= PROBLEM =
In the entries below, find the line with "15: (71, 263)" and print exactly every line from there up to and including the line with "39: (258, 194)", with no other lines.

= RECORDS PROVIDED =
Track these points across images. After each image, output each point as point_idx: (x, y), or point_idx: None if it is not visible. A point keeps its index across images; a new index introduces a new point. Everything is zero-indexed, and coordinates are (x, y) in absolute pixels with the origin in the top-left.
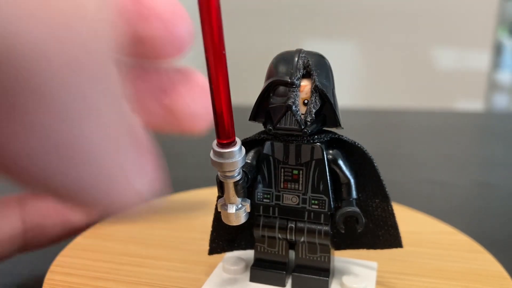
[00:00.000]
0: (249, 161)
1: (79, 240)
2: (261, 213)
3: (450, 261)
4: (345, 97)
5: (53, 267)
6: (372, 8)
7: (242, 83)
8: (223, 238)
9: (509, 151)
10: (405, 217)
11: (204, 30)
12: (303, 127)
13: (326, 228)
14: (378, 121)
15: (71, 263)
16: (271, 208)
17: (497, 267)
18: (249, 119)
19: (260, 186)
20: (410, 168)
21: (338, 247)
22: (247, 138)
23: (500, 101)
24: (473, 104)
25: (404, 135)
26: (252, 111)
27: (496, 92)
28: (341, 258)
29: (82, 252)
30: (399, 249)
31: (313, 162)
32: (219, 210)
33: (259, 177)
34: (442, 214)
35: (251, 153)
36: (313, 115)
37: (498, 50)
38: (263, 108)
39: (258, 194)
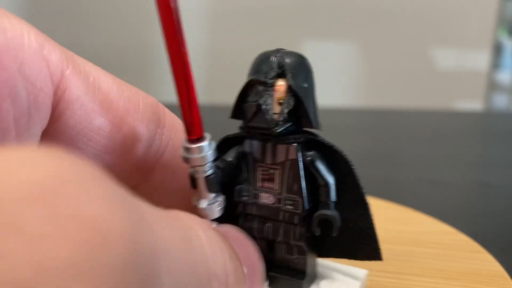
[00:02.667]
0: (229, 159)
1: None
2: (240, 210)
3: (450, 261)
4: (345, 97)
5: None
6: (372, 8)
7: (242, 83)
8: None
9: (509, 151)
10: (405, 217)
11: (163, 29)
12: (272, 126)
13: (301, 229)
14: (378, 121)
15: None
16: (249, 206)
17: (497, 267)
18: (230, 117)
19: (240, 183)
20: (410, 168)
21: (321, 255)
22: (229, 135)
23: (500, 101)
24: (473, 104)
25: (404, 135)
26: (232, 109)
27: (496, 92)
28: (330, 263)
29: None
30: (399, 249)
31: (288, 162)
32: (192, 205)
33: (240, 175)
34: (442, 214)
35: (231, 151)
36: (285, 115)
37: (497, 50)
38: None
39: (237, 191)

= REPLY =
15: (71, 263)
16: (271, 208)
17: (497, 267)
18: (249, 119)
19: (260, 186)
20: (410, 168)
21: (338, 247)
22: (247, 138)
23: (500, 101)
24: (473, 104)
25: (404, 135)
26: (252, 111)
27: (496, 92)
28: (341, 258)
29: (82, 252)
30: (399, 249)
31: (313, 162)
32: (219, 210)
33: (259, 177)
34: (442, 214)
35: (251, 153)
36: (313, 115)
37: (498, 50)
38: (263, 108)
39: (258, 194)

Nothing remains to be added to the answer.